# [What to produce]
Collect all lines containing the word "href" from the data.

[Data items]
════

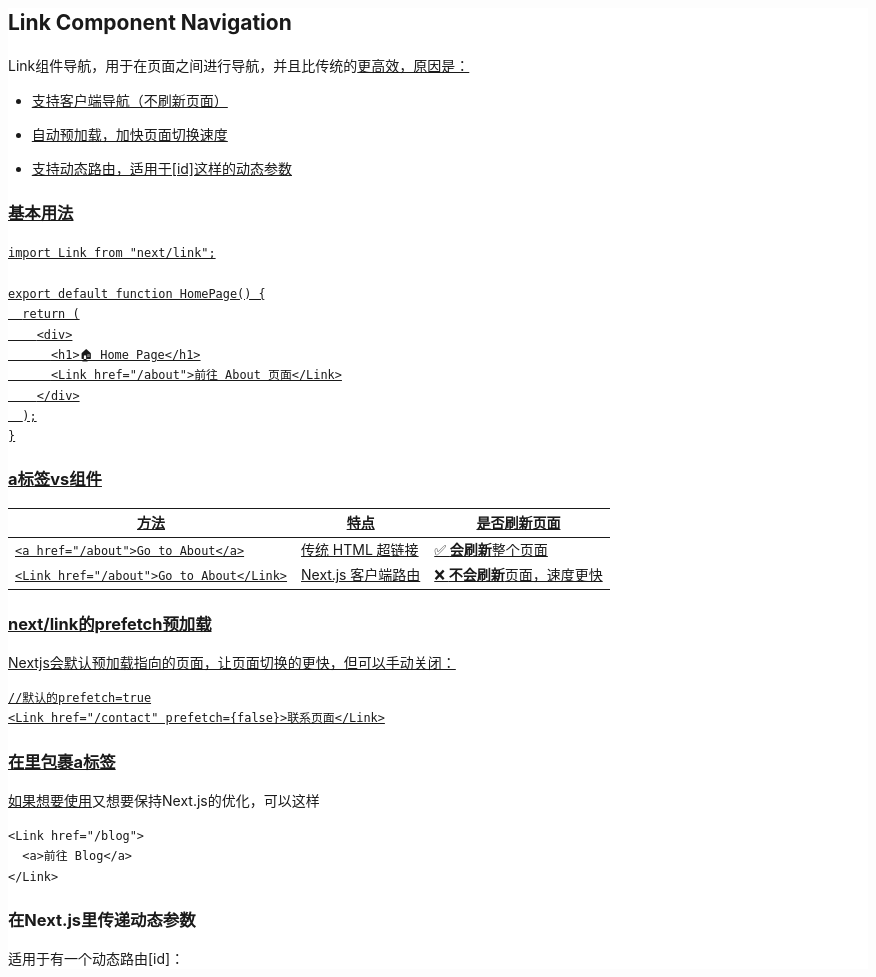 ## Link Component Navigation

Link组件导航，用于在页面之间进行导航，并且比传统的<a href="">更高效，原因是：

- 支持客户端导航（不刷新页面）

- 自动预加载，加快页面切换速度

- 支持动态路由，适用于[id]这样的动态参数

### 基本用法

```tsx
import Link from "next/link";

export default function HomePage() {
  return (
    <div>
      <h1>🏠 Home Page</h1>
      <Link href="/about">前往 About 页面</Link>
    </div>
  );
}
```

### a标签vs<link>组件

| **方法**                                   | **特点**        | **是否刷新页面**        |
| ---------------------------------------- | ------------- | ----------------- |
| `<a href="/about">Go to About</a>`       | 传统 HTML 超链接   | ✅ **会刷新**整个页面     |
| `<Link href="/about">Go to About</Link>` | Next.js 客户端路由 | ❌ **不会刷新**页面，速度更快 |

### next/link的prefetch预加载

Nextjs会默认预加载<link>指向的页面，让页面切换的更快，但可以手动关闭：

```tsx
//默认的prefetch=true
<Link href="/contact" prefetch={false}>联系页面</Link>
```

### 在<Link>里包裹a标签

如果想要使用<a>又想要保持Next.js的优化，可以这样

```tsx
<Link href="/blog">
  <a>前往 Blog</a>
</Link>
```

### 在Next.js里传递动态参数

适用于有一个动态路由[id]：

════

# [Reply to the task]
Link组件导航，用于在页面之间进行导航，并且比传统的<a href="">更高效，原因是：
      <Link href="/about">前往 About 页面</Link>
| `<a href="/about">Go to About</a>`       | 传统 HTML 超链接   | ✅ **会刷新**整个页面     |
| `<Link href="/about">Go to About</Link>` | Next.js 客户端路由 | ❌ **不会刷新**页面，速度更快 |
<Link href="/contact" prefetch={false}>联系页面</Link>
<Link href="/blog">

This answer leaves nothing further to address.